--- AIM OF THE TASK ---
What is needed here is every record, retyped without any change.

--- PROVIDED RECORDS ---

- Opening Delimiter -

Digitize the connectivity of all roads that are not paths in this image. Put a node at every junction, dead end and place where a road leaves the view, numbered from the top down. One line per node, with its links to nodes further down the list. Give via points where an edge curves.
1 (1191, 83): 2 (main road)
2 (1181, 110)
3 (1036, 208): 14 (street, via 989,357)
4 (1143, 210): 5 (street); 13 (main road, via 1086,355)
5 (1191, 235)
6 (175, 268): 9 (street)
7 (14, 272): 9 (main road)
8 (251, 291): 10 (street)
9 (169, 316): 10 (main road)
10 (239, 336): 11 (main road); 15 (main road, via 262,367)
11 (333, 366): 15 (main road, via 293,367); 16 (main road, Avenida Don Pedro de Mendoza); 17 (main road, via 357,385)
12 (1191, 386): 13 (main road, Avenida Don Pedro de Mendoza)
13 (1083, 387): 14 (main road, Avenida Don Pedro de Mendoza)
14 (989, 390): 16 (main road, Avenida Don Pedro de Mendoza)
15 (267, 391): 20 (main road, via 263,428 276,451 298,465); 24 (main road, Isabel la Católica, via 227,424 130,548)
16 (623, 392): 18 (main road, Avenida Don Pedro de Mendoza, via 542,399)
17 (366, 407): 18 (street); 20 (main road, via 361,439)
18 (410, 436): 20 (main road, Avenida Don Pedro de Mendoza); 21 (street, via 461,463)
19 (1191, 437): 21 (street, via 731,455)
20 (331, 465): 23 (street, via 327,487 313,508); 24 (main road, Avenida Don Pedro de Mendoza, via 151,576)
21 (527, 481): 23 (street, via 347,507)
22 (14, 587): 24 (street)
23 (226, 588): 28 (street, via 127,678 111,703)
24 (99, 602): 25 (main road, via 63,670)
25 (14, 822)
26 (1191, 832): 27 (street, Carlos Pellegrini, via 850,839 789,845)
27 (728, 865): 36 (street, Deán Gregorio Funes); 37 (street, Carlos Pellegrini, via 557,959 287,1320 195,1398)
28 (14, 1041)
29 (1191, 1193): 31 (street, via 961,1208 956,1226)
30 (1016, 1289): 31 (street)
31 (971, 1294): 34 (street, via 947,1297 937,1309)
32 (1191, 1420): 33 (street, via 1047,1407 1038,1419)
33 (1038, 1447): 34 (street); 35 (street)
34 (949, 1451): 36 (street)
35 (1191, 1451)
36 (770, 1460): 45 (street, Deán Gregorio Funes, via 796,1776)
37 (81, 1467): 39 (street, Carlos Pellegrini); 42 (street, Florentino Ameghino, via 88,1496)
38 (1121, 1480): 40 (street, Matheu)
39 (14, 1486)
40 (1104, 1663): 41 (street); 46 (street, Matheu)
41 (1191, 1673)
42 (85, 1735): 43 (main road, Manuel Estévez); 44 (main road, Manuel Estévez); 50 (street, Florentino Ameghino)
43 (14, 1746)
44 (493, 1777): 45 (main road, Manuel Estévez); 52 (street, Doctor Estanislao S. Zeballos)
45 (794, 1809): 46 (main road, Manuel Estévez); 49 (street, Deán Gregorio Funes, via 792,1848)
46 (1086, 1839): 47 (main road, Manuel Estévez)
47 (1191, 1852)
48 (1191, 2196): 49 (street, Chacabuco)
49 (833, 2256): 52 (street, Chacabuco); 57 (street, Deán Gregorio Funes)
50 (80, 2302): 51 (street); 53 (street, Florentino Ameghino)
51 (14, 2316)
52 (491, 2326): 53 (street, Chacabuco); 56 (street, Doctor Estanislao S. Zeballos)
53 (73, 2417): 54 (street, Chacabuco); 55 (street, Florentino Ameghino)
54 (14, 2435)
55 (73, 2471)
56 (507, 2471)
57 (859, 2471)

- Closing Delimiter -

--- TASK ANSWER ---
Digitize the connectivity of all roads that are not paths in this image. Put a node at every junction, dead end and place where a road leaves the view, numbered from the top down. One line per node, with its links to nodes further down the list. Give via points where an edge curves.
1 (1191, 83): 2 (main road)
2 (1181, 110)
3 (1036, 208): 14 (street, via 989,357)
4 (1143, 210): 5 (street); 13 (main road, via 1086,355)
5 (1191, 235)
6 (175, 268): 9 (street)
7 (14, 272): 9 (main road)
8 (251, 291): 10 (street)
9 (169, 316): 10 (main road)
10 (239, 336): 11 (main road); 15 (main road, via 262,367)
11 (333, 366): 15 (main road, via 293,367); 16 (main road, Avenida Don Pedro de Mendoza); 17 (main road, via 357,385)
12 (1191, 386): 13 (main road, Avenida Don Pedro de Mendoza)
13 (1083, 387): 14 (main road, Avenida Don Pedro de Mendoza)
14 (989, 390): 16 (main road, Avenida Don Pedro de Mendoza)
15 (267, 391): 20 (main road, via 263,428 276,451 298,465); 24 (main road, Isabel la Católica, via 227,424 130,548)
16 (623, 392): 18 (main road, Avenida Don Pedro de Mendoza, via 542,399)
17 (366, 407): 18 (street); 20 (main road, via 361,439)
18 (410, 436): 20 (main road, Avenida Don Pedro de Mendoza); 21 (street, via 461,463)
19 (1191, 437): 21 (street, via 731,455)
20 (331, 465): 23 (street, via 327,487 313,508); 24 (main road, Avenida Don Pedro de Mendoza, via 151,576)
21 (527, 481): 23 (street, via 347,507)
22 (14, 587): 24 (street)
23 (226, 588): 28 (street, via 127,678 111,703)
24 (99, 602): 25 (main road, via 63,670)
25 (14, 822)
26 (1191, 832): 27 (street, Carlos Pellegrini, via 850,839 789,845)
27 (728, 865): 36 (street, Deán Gregorio Funes); 37 (street, Carlos Pellegrini, via 557,959 287,1320 195,1398)
28 (14, 1041)
29 (1191, 1193): 31 (street, via 961,1208 956,1226)
30 (1016, 1289): 31 (street)
31 (971, 1294): 34 (street, via 947,1297 937,1309)
32 (1191, 1420): 33 (street, via 1047,1407 1038,1419)
33 (1038, 1447): 34 (street); 35 (street)
34 (949, 1451): 36 (street)
35 (1191, 1451)
36 (770, 1460): 45 (street, Deán Gregorio Funes, via 796,1776)
37 (81, 1467): 39 (street, Carlos Pellegrini); 42 (street, Florentino Ameghino, via 88,1496)
38 (1121, 1480): 40 (street, Matheu)
39 (14, 1486)
40 (1104, 1663): 41 (street); 46 (street, Matheu)
41 (1191, 1673)
42 (85, 1735): 43 (main road, Manuel Estévez); 44 (main road, Manuel Estévez); 50 (street, Florentino Ameghino)
43 (14, 1746)
44 (493, 1777): 45 (main road, Manuel Estévez); 52 (street, Doctor Estanislao S. Zeballos)
45 (794, 1809): 46 (main road, Manuel Estévez); 49 (street, Deán Gregorio Funes, via 792,1848)
46 (1086, 1839): 47 (main road, Manuel Estévez)
47 (1191, 1852)
48 (1191, 2196): 49 (street, Chacabuco)
49 (833, 2256): 52 (street, Chacabuco); 57 (street, Deán Gregorio Funes)
50 (80, 2302): 51 (street); 53 (street, Florentino Ameghino)
51 (14, 2316)
52 (491, 2326): 53 (street, Chacabuco); 56 (street, Doctor Estanislao S. Zeballos)
53 (73, 2417): 54 (street, Chacabuco); 55 (street, Florentino Ameghino)
54 (14, 2435)
55 (73, 2471)
56 (507, 2471)
57 (859, 2471)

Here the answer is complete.